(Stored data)
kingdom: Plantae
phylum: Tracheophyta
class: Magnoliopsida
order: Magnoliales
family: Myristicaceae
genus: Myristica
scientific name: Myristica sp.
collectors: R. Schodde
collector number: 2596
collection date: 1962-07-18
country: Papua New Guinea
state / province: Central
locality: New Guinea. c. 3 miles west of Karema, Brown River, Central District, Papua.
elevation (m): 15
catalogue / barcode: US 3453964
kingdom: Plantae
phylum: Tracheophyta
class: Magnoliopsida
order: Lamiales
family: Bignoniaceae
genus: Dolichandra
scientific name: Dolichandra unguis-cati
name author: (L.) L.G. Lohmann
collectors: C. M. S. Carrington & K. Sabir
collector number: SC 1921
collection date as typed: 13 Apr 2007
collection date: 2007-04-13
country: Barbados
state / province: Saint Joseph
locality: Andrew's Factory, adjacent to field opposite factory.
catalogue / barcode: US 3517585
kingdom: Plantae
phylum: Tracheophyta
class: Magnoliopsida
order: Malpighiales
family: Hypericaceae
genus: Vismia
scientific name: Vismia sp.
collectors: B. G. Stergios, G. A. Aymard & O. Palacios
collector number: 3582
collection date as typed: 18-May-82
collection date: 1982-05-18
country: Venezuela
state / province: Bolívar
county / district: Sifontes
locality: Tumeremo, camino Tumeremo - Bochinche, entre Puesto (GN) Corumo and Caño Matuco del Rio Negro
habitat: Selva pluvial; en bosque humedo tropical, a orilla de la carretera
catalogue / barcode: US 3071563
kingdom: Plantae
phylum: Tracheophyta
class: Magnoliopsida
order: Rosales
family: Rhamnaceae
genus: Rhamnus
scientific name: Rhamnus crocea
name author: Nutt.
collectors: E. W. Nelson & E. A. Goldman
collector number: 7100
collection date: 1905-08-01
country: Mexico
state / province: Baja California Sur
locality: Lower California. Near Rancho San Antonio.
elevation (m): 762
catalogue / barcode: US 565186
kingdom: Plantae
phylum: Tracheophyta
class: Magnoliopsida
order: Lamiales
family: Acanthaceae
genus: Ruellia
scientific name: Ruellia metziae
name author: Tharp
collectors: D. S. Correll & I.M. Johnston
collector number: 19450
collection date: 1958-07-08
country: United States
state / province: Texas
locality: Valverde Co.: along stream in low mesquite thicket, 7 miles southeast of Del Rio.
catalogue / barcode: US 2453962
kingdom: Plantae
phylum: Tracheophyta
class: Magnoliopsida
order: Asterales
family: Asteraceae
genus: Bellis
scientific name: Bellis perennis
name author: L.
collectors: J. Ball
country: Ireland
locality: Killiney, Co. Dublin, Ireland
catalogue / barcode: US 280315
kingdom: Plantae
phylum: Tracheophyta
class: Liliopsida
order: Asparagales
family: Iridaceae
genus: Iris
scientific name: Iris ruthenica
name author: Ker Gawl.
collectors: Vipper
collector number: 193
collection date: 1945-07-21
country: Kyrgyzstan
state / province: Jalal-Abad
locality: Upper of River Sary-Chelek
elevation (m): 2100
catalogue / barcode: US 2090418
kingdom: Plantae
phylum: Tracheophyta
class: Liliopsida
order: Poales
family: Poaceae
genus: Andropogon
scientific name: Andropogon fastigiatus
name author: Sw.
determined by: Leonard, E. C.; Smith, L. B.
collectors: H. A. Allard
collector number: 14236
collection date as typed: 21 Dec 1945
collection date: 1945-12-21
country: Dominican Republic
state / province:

**EXERCISE DESCRIPTION**: Rewrite the data from the line holding "collection date: 1905-08-01" through the end, inclusive, with "locality" changed to "site" and nothing else altered. Return only those lines.

**EXERCISE RESULT**:
collection date: 1905-08-01
country: Mexico
state / province: Baja California Sur
site: Lower California. Near Rancho San Antonio.
elevation (m): 762
catalogue / barcode: US 565186
kingdom: Plantae
phylum: Tracheophyta
class: Magnoliopsida
order: Lamiales
family: Acanthaceae
genus: Ruellia
scientific name: Ruellia metziae
name author: Tharp
collectors: D. S. Correll & I.M. Johnston
collector number: 19450
collection date: 1958-07-08
country: United States
state / province: Texas
site: Valverde Co.: along stream in low mesquite thicket, 7 miles southeast of Del Rio.
catalogue / barcode: US 2453962
kingdom: Plantae
phylum: Tracheophyta
class: Magnoliopsida
order: Asterales
family: Asteraceae
genus: Bellis
scientific name: Bellis perennis
name author: L.
collectors: J. Ball
country: Ireland
site: Killiney, Co. Dublin, Ireland
catalogue / barcode: US 280315
kingdom: Plantae
phylum: Tracheophyta
class: Liliopsida
order: Asparagales
family: Iridaceae
genus: Iris
scientific name: Iris ruthenica
name author: Ker Gawl.
collectors: Vipper
collector number: 193
collection date: 1945-07-21
country: Kyrgyzstan
state / province: Jalal-Abad
site: Upper of River Sary-Chelek
elevation (m): 2100
catalogue / barcode: US 2090418
kingdom: Plantae
phylum: Tracheophyta
class: Liliopsida
order: Poales
family: Poaceae
genus: Andropogon
scientific name: Andropogon fastigiatus
name author: Sw.
determined by: Leonard, E. C.; Smith, L. B.
collectors: H. A. Allard
collector number: 14236
collection date as typed: 21 Dec 1945
collection date: 1945-12-21
country: Dominican Republic
state / province:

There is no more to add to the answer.